Condamné à mort hier pour avoir «incité» aux violences, Mohamed Badie, le guide suprême des Frères musulmans, est également jugé au Caire dans plusieurs autres procès pour lesquels il encourt la peine de mort.
Un tribunal égyptien a condamné hier à mort près de 700 partisans présumés du président islamiste destitué Mohamed Morsi, dont le chef des Frères musulmans, mais commué en prison à vie les peines capitales prononcées en mars pour près de 500 autres. Les premières condamnations à mort le 24 mars, dans un procès expéditif après une seule journée d’audience, avaient provoqué un tollé dans la communauté internationale dans ce que l’ONU avait dénoncé comme le plus grand procès de masse de l’Histoire récente dans le monde. Ces condamnations à mort en première instance n’ont toutefois aucune chance d’être confirmées en appel selon les experts unanimes, tant la procédure judiciaire et les droits les plus élémentaires de la défense ont été bafoués par le juge.
D’ailleurs, le juge qui les avait prononcées le 24 mars contre 529 accusés les a commuées en prison à vie hier pour 492 d’entre eux. Mais le fait que ces peines capitales aient pu être prononcées en première instance sans provoquer d’émoi dans le pays illustre le climat extrêmement délétère en Egypte. Une large majorité de la population, à l’unisson des médias quasi-unanimes, applaudit à la répression implacable et sanglante que mène contre les islamistes le gouvernement installé par l’armée après qu’elle eut destitué et arrêté le 3 juillet M. Morsi, le seul président jamais élu démocratiquement en Egypte. Ainsi, plus de 1.400 manifestants pro-Morsi ont été tués par les policiers et les soldats en dix mois – dont quelque 700 en une seule journée au Caire le 14 août – et plus de 15.000 de ses partisans ont été emprisonnés, selon les organisations de défense des droits de l’Homme.
Et, pour accréditer le sentiment partagé par nombre d’experts et d’ONG assurant que la répression de toute contestation est devenue pire que sous le régime de Hosni Moubarak, un tribunal du Caire a interdit hier le Mouvement du 6 Avril, un groupe laïc de gauche fer de lance de la révolte populaire qui chassa du pouvoir l’ex-Raïs début 2011. A l’énoncé du verdict lundi, plusieurs femmes se sont évanouies devant le tribunal de Minya encerclé par les forces de l’ordre. «Où est la justice?», s’est écriée l’une d’elle. Plusieurs proches ont assuré que les condamnés n’avaient rien à voir avec les manifestations pro-Frères musulmans de Minya, dans lesquelles au moins un policier avait été tué dans l’attaque d’un commissariat, au coeur du procès. «Mon fils ne prie même pas, il ne sait même pas où est la mosquée», s’indignait la mère d’un condamné à mort. «Le mien est mort depuis trois ans et son nom est cité dans cette affaire», renchérissait Wada Hasaballah, la soixantaine, toute voilée de noir.
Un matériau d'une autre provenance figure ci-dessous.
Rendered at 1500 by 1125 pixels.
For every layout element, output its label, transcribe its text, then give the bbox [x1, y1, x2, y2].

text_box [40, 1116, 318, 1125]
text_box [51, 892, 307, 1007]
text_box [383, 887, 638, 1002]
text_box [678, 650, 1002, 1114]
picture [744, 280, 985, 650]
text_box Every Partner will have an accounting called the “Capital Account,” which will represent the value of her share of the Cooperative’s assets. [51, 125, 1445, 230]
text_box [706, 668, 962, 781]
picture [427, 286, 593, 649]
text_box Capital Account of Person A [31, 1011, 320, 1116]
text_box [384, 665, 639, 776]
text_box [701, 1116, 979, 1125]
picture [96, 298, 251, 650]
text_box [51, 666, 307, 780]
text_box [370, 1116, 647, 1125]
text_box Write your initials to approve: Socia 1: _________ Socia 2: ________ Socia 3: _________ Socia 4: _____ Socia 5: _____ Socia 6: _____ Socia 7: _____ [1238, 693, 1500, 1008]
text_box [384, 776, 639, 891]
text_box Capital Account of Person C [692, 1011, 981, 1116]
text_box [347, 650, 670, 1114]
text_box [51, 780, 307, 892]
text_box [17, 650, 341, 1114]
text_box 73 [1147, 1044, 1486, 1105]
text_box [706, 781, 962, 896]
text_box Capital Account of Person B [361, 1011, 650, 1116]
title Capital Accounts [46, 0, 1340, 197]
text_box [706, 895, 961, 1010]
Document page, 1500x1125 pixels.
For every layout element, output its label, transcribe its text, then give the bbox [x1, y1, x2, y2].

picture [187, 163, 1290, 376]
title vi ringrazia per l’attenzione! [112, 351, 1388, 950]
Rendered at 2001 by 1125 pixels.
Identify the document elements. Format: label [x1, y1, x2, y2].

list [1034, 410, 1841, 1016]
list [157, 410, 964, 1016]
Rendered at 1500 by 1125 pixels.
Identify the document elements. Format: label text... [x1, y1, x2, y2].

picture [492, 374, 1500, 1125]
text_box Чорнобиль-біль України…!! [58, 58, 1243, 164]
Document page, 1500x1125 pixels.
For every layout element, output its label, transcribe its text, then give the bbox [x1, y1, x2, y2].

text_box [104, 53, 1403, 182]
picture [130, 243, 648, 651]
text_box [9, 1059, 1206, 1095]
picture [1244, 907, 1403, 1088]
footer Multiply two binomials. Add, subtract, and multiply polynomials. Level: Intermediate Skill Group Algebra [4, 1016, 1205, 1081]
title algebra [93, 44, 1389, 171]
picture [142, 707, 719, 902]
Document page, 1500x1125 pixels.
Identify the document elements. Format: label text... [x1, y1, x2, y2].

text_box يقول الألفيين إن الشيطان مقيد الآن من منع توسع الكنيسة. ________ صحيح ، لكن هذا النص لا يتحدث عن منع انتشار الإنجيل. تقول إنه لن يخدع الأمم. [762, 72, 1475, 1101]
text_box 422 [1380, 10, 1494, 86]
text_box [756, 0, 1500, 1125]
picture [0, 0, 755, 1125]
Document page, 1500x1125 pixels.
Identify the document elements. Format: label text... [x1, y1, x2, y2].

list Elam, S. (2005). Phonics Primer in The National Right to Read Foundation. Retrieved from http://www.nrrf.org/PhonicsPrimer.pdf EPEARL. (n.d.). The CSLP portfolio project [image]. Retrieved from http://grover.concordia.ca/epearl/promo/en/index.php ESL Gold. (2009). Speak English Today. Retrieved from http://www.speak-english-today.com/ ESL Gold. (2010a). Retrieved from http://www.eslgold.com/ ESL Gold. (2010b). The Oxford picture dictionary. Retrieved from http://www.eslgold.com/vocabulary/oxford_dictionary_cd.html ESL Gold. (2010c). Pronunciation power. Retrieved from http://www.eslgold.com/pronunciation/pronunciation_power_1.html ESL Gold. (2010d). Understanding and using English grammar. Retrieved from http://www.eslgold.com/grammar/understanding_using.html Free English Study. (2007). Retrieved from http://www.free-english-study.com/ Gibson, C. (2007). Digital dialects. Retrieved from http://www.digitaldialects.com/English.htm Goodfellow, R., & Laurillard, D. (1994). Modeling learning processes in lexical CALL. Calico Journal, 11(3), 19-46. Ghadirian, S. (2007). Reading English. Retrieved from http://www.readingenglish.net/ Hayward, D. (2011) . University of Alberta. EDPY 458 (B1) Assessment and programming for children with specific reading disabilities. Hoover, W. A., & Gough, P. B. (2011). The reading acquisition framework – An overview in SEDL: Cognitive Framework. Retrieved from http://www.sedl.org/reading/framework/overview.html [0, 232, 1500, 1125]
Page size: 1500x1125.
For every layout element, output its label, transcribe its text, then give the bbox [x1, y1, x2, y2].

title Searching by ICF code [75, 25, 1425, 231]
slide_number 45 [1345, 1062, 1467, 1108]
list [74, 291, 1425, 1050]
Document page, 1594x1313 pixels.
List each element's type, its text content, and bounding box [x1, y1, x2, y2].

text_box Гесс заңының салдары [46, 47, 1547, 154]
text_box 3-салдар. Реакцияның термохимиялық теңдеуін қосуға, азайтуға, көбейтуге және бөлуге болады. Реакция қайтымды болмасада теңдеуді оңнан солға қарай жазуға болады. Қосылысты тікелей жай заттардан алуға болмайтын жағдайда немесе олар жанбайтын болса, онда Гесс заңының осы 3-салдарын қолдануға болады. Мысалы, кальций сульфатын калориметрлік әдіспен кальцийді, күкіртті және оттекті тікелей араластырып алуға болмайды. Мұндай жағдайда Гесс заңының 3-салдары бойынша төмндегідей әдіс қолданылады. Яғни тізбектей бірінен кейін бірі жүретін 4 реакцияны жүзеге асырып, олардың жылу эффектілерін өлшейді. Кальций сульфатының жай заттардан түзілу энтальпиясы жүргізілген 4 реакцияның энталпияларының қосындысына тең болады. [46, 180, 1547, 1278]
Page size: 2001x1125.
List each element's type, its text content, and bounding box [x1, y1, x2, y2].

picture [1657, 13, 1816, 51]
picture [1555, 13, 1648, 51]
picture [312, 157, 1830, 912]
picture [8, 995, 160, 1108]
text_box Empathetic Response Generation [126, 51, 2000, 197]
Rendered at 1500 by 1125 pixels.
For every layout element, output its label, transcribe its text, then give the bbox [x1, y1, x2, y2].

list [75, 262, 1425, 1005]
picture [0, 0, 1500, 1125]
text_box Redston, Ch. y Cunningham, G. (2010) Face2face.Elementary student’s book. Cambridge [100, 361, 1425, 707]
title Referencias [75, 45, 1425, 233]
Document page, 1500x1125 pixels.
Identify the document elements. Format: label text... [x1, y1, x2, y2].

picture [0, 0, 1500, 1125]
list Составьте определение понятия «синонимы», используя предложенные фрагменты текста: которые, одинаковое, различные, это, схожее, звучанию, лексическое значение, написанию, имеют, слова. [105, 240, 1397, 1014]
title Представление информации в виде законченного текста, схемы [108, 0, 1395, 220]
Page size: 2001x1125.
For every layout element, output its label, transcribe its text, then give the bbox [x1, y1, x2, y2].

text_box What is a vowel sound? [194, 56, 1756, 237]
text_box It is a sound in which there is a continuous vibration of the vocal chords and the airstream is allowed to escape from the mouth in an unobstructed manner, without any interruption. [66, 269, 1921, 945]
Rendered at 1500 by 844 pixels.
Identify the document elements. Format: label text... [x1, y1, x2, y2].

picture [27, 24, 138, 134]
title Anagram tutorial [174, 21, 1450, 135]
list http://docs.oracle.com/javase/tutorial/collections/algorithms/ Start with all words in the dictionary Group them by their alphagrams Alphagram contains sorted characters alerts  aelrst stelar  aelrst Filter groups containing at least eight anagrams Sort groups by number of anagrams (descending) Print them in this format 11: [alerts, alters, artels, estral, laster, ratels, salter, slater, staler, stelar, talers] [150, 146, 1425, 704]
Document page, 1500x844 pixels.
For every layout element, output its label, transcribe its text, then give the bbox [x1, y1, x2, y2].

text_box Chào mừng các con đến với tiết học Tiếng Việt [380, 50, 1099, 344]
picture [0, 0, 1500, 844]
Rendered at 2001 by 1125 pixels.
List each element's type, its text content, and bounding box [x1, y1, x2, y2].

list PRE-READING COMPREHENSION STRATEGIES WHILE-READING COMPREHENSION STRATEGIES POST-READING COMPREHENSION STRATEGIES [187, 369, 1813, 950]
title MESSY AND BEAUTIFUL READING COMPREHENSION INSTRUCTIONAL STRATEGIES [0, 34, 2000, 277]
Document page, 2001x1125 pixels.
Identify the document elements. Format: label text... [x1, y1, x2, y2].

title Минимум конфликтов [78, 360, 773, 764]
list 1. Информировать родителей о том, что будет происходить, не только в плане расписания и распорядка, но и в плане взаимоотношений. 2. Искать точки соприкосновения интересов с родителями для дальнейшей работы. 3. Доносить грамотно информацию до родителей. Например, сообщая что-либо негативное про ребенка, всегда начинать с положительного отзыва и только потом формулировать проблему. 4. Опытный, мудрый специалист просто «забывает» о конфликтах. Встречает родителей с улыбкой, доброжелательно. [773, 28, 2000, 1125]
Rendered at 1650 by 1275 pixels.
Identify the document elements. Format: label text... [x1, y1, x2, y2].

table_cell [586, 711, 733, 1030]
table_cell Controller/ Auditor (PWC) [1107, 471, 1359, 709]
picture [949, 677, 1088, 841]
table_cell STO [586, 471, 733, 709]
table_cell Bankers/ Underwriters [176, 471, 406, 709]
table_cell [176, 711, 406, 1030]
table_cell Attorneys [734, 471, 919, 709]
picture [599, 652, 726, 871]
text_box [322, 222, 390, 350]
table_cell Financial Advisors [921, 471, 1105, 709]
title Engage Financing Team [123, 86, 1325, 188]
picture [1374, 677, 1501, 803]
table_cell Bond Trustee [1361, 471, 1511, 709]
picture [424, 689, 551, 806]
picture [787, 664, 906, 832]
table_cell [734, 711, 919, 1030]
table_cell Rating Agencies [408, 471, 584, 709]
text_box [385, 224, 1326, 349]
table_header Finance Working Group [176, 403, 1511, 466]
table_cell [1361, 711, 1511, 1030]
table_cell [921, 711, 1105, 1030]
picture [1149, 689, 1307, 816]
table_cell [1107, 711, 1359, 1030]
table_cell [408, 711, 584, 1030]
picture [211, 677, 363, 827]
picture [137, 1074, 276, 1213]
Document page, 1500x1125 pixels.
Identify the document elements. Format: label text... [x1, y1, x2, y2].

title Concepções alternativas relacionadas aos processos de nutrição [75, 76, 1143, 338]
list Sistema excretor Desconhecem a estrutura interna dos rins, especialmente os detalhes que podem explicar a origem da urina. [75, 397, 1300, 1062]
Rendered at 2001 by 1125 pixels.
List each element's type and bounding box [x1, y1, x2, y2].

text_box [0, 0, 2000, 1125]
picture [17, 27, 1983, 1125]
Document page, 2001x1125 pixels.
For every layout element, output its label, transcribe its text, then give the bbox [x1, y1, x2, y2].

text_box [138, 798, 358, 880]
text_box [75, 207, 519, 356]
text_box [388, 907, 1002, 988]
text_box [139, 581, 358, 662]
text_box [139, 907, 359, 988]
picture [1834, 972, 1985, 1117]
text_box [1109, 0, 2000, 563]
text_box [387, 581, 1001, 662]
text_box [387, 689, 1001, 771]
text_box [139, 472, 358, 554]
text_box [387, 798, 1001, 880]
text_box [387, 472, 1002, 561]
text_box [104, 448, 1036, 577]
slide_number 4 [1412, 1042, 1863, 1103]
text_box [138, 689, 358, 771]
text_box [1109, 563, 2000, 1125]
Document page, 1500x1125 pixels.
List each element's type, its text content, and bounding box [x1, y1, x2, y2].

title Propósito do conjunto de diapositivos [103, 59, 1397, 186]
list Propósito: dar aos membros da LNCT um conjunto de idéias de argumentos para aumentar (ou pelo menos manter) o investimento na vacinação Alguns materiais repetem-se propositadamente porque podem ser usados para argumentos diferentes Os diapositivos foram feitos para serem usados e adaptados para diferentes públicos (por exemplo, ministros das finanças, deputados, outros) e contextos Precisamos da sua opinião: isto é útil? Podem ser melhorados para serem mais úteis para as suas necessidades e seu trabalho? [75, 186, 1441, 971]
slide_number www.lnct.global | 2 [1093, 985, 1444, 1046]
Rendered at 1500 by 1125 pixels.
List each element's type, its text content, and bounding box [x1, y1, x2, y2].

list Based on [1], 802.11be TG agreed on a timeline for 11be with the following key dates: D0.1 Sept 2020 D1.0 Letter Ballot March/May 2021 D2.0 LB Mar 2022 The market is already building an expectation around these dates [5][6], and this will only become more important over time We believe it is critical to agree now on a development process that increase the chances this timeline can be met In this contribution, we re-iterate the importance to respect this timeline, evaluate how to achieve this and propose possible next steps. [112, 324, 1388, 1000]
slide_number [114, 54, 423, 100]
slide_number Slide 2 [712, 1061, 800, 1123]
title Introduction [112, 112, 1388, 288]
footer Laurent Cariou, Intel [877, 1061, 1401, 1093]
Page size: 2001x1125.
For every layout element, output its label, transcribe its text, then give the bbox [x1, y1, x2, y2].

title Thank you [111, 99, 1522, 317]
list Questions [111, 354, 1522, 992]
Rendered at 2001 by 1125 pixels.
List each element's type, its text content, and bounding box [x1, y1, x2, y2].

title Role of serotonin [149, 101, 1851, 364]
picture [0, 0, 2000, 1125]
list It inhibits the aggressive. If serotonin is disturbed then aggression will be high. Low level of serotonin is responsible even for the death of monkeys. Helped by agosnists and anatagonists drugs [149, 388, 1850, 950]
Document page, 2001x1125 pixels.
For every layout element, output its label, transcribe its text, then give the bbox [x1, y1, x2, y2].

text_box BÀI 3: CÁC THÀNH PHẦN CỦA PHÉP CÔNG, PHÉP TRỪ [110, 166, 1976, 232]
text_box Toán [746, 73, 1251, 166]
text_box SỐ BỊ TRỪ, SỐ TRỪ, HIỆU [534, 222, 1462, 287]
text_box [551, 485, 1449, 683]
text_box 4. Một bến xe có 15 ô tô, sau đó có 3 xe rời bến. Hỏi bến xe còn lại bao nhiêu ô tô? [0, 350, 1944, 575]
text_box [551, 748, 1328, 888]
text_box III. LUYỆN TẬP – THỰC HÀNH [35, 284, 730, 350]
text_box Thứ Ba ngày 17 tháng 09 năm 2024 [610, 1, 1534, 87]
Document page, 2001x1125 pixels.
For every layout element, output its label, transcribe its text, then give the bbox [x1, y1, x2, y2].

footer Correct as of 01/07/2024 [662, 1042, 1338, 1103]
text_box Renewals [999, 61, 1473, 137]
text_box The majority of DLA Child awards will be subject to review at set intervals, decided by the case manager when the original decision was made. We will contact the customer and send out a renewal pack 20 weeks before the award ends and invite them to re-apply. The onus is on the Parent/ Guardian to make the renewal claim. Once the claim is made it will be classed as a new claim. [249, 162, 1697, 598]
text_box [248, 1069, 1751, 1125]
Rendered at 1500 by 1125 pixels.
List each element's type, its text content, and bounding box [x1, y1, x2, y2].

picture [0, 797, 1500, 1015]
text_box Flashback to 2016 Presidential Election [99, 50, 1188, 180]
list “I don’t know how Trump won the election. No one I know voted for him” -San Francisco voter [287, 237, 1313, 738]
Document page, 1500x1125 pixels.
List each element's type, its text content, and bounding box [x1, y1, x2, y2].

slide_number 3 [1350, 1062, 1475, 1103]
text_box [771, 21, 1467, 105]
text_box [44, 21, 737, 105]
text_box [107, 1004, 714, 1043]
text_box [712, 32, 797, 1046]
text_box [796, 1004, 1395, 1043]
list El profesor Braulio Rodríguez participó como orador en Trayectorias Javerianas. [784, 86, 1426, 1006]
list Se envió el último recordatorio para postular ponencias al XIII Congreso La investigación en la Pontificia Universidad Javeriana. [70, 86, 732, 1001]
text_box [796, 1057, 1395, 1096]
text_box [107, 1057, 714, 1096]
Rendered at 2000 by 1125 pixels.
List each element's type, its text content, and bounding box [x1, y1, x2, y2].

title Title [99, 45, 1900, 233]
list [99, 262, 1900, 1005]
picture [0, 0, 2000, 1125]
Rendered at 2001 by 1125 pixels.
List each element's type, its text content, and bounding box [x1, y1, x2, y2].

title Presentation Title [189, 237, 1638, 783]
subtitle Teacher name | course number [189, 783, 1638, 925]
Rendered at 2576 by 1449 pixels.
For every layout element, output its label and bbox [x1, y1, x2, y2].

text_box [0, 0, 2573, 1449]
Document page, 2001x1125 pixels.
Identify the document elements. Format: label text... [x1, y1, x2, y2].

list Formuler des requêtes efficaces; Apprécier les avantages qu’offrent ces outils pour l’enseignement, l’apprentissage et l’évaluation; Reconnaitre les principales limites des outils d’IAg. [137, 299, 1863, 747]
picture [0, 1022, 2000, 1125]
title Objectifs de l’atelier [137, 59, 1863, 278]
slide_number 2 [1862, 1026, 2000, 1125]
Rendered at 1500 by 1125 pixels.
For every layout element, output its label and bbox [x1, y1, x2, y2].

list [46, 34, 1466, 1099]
Selon Khaled ElKomy, coordinateur de l’équipe d’avocats qui défend les 529 condamnés à mort fin mars, 60% d’entre eux «ont des preuves démontrant qu’ils n’étaient pas présents lors de l’attaque du commissariat» pour laquelle ils ont écopé de la peine capitale. Sur les quelque 1.200 accusés, seuls environ 200 sont emprisonnés, les autres étant en fuite ou ayant été libérés sous caution. Ils sont tous accusés, à divers degrés, d’avoir participé dans le gouvernorat de Minya aux manifestations pro-Morsi survenues le 14 août au moment où, au Caire, 700 manifestants tombaient sous les balles des policiers et soldats.
Condamné à mort hier pour avoir «incité» aux violences, Mohamed Badie, le guide suprême des Frères musulmans, est également jugé au Caire dans plusieurs autres procès pour lesquels il encourt la peine de mort, à l’instar de M.Morsi en personne, qui comparaît devant trois tribunaux. La quasi-totalité des leaders des Frères musulmans, l’influente confrérie née en Egypte il y a 85 ans, ont été arrêtés depuis le 3 juillet. Elle a été décrétée «organisation terroriste» par le gouvernement dirigé de facto par l’armée qui la rend responsable d’une vague d’attentats visant les forces de l’ordre.
Les peines de mort prononcées par la justice doivent, conformément à la loi égyptienne, être validées par le mufti, représentant de l’islam auprès de l’Etat, mais son avis n’est pas contraignant. Concernant les 683 condamnés à mort d’hier, dont M.Badie, le juge a fixé au 21 juin sa décision finale après l’avis du mufti.